In 2016, with no presidential incumbent, the GOP field will be talented: Marco Rubio, Chris Christie, Paul Ryan, Mike Pence, Mitch Daniels, Jeb Bush, and Bobby Jindal are potential candidates. Every one of these people is more popular within the party than Perry at the moment. Not to mention other rising stars who could emerge between now and 2016 (Ted Cruz, anyone?).
All these people will be sucking up campaign money and media attention. Perry will be old news. And that’s why….
5. There are few second acts in presidential politics.
Comebacks on the presidential level are rare. Ronald Reagan lost a primary and later won the White House. So did George H.W. Bush. But they’re the exceptions.

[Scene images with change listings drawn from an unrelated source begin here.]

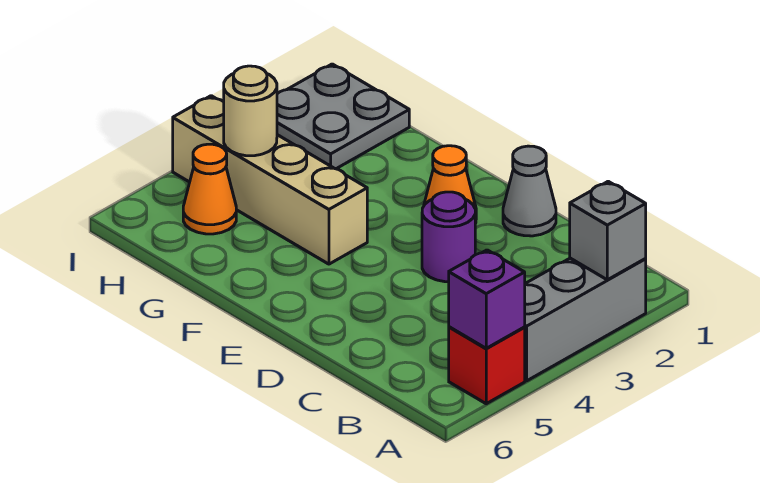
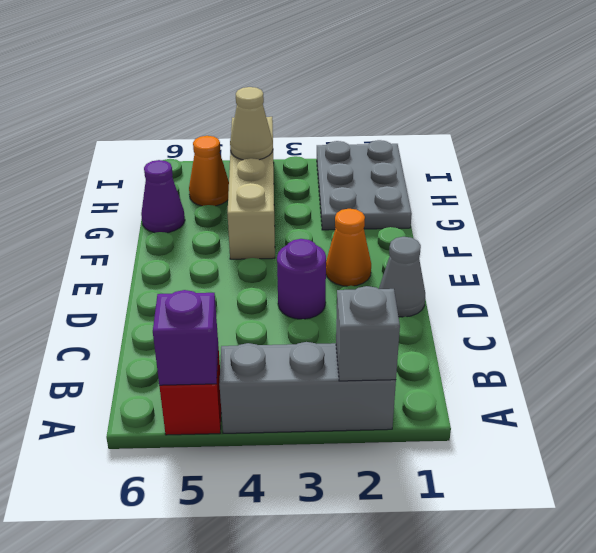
none -> purple cone G6 level 1
grey plate H1:I2 level 1 -> grey plate G1:I2 level 1
tan round brick H4 level 2 -> tan cone H4 level 2

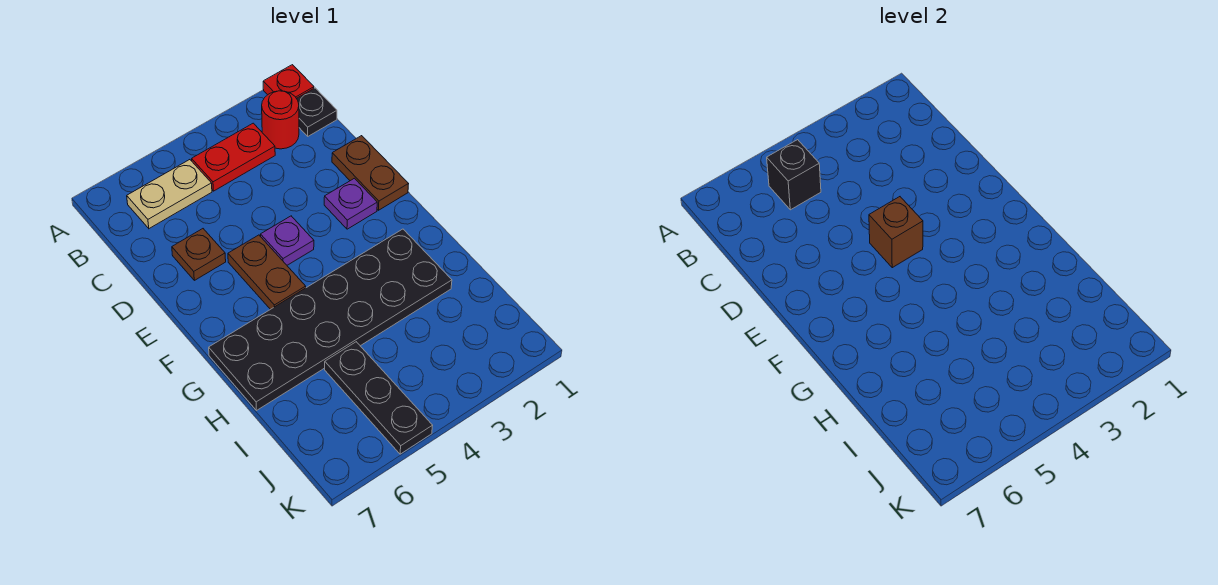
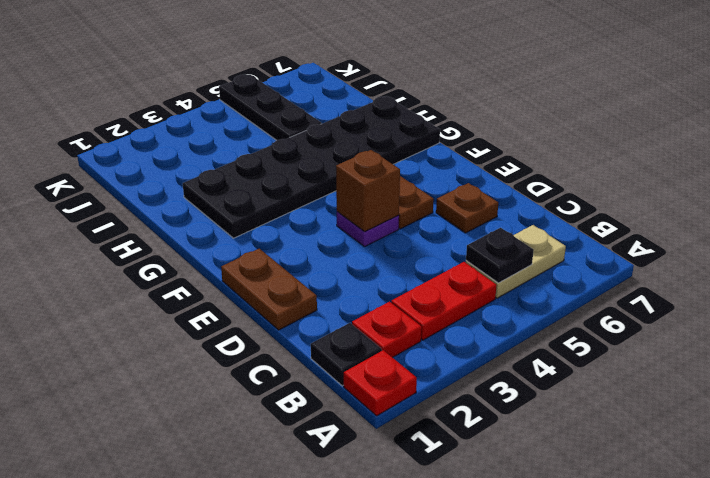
red round brick B2 level 1 -> red plate B2 level 1
black brick B5 level 2 -> black plate B5 level 2
purple plate E2 level 1 -> none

Reagan’s experience, and Bush’s too, don’t relate to Perry. Reagan lost the 1976 GOP primary, but he performed extremely well. Reagan nearly upset Gerald Ford, the sitting president of his own party. By the time Reagan ran again in 1980, he was a hero among conservatives and favorite to win the nomination. And he was Ronald Reagan—one of the most charismatic and talented politicians in American history. Does any of this apply to Rick Perry’s situation?
Then there is Bush. Here again, the losing candidate performed well in his first race. He finished second to Reagan in 1980 and, on the strength of that performance, earned a place on the ticket. He served as vice president for eight years and only then won the White House. None of that offers solace for Perry.
Second acts are rare because voters like fresh faces—candidates they can get excited about, not retreads from four years earlier. And if they’re going to vote for a retread, it’s a retread they can get excited about because that candidate performed so well in the previous campaign.
A few politicians the past 40 years lost a primary campaign but later came back to win the presidential nomination, though not the general election.. Bob Dole (1988) and John McCain (2000) performed well in their losing primaries, finishing second to the eventual nominee. Neither were especially formidable candidates the next time around, but they took advantage of weak fields to win the nomination—and both were blown out in the general election.
The one candidate whose experience might offer precedent for Perry is, ironically, Mitt Romney. His first race, in 2008, wasn’t much to look at—though he did win the Michigan primary, which is more than Rick Perry can say—and of course he came back to capture the nomination in 2012. But Romney capitalized on the same weak competition that Perry lost to. Romney became nominee almost by default. Perry won’t have that option against a strong field in 2016.
Most candidates whose campaigns implode and who fail to finish in the top three in a single primary or caucus don’t come back for more. Did anyone ever talk about Wesley Clark or Fred Thompson or John Connally running for president again? Lamar Alexander ran twice, with terrible results both times. They were all talented politicians who reached high levels of public life, but they were disasters in presidential campaigns. That’s the class Rick Perry is in right now.
Anything is possible. Sometimes the improbable does happen. Perhaps Perry will defy history and, free from back pain, will storm to the presidency. But at this point, the odds are long indeed.